In this article we have proposed a two-foot-ankle worn system which uses microphone sensors to capture human gait. To our knowledge, this is the first time that microphone sensors have been used for wearable gait analysis. Based on the system, a study presenting an algorithm was made for gait temporal parameters estimation. The algorithm fully uses the footstep sound signal fusion of both feet and includes three stages: footstep detection, heel-strike event and toe-on event detection, and gait temporal parameter calculation. Finally, our experimental results show that with 15 healthy subjects, a total of 240 data sequences and 1732 steps from three different gait data collection strategies, we can achieve an average 0.955 F1-measure for footstep detection, an average 94.52% accuracy rate for heel-strike detection and a 94.25% accuracy rate for toe-on detection.
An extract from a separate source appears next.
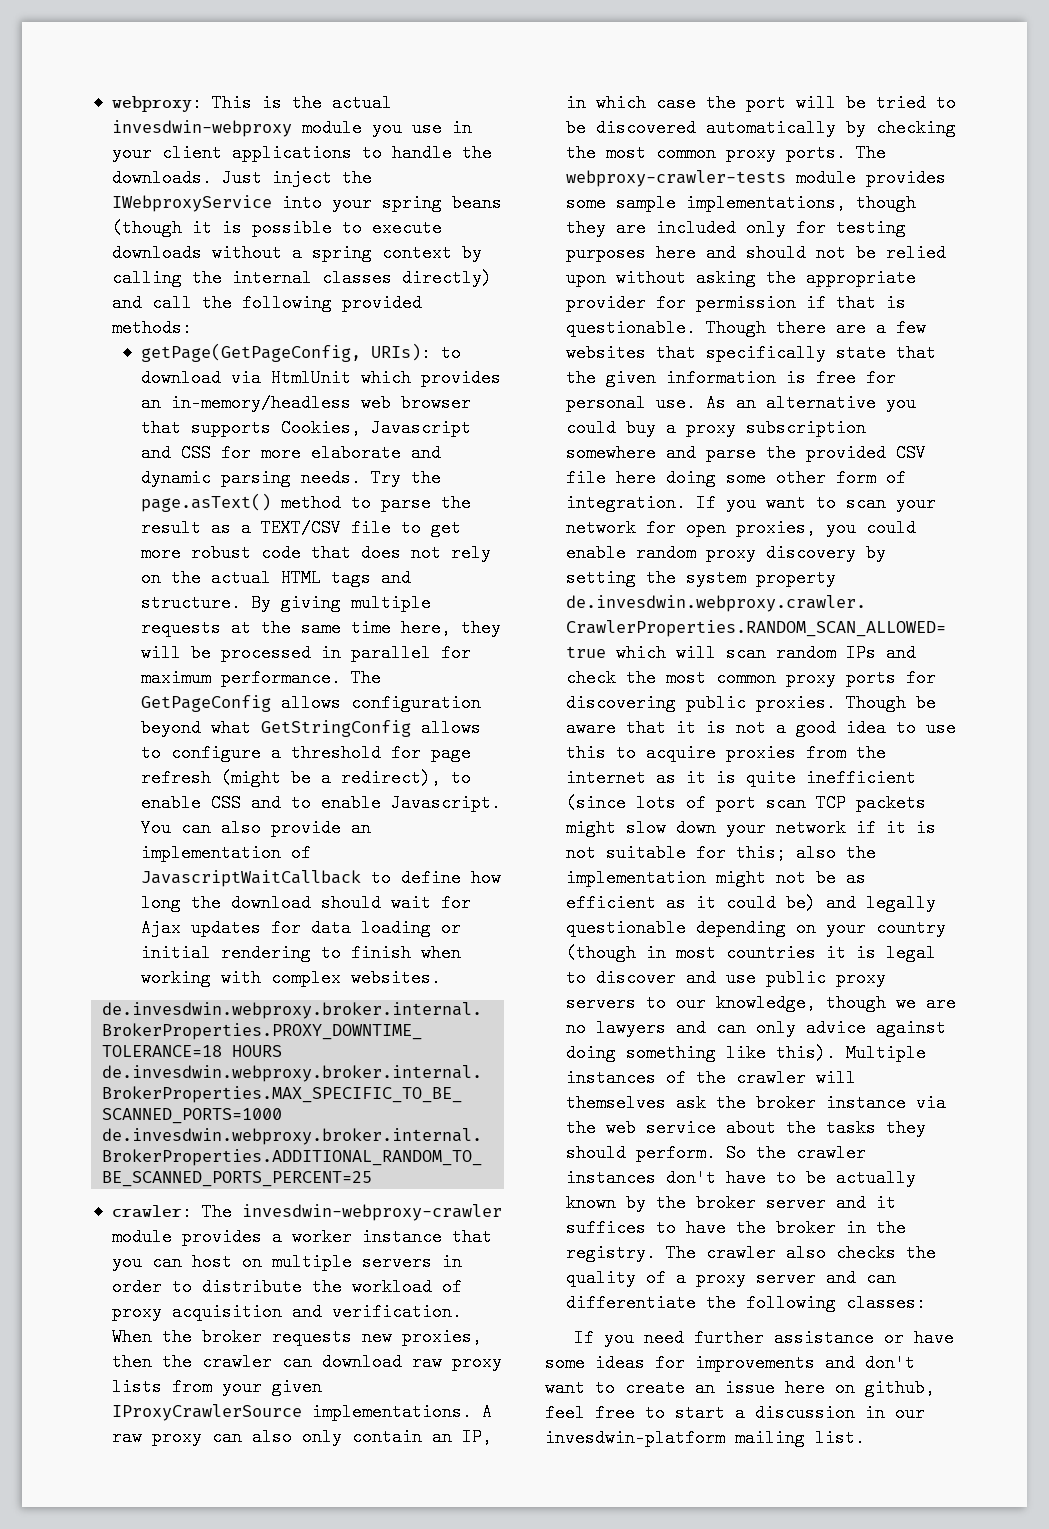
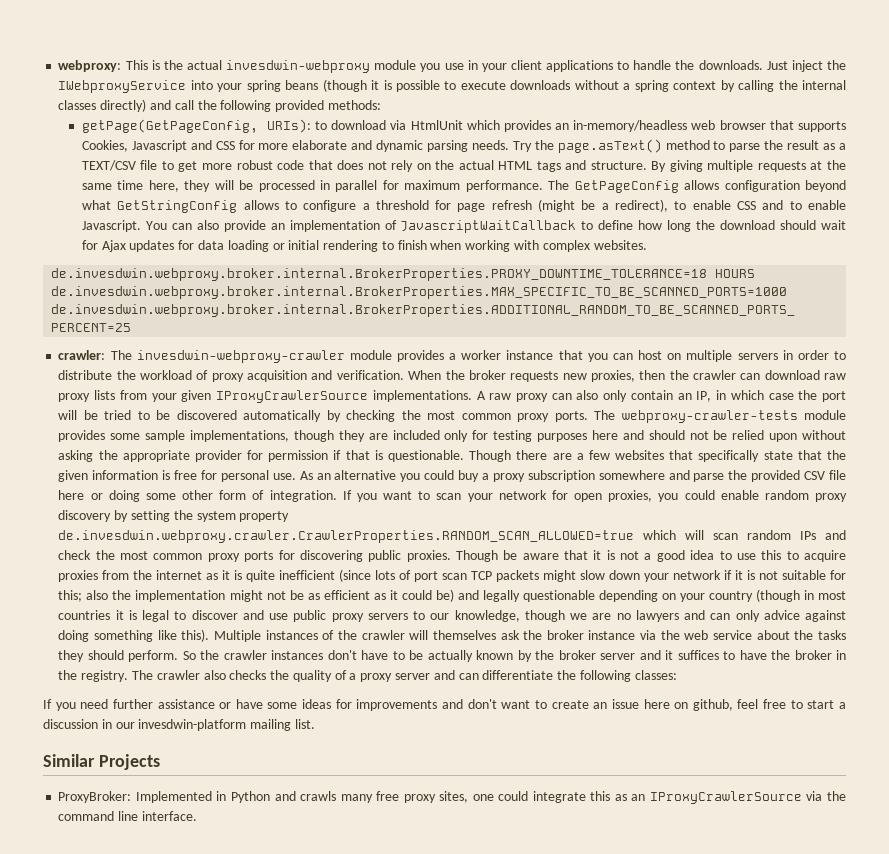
(656, 478) none -> [90,493,103,500] or
(865, 1438) none -> [43,754,160,770] [58,791,846,804] [58,811,197,821] // Similar Projects // ProxyBroker: Implemented in Python and crawls many free proxy sites, one could integrate this as an IProxyCrawlerSource via the command line interface.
By using these detection results, nine temporally-related gait parameters are calculated and these parameters are consistent enough with their corresponding normal gait temporal parameters and labeled data calculation results. The results verify the effectiveness of our proposed system and algorithm for gait temporal parameter estimation and gait analysis. Thus it can be expected that our wearable system and gait temporal parameter estimation method will be useful in daily life for health rehabilitation monitoring of abnormal gait patients at home after leaving the hospital or rehabilitation center, physical exercise evaluation and as a guide for sports fans, elder fall forecasting, human activity detection, etc.

In future work, we will augment the experiment’s database to include more subjects such as patients with various problems (stroke, Parkinson’s disease, multiple sclerosis, etc.) for generalization of our study. We also plan to implement multimodal sensors to reduce the noise effects of footstep detection and estimation of more gait parameters.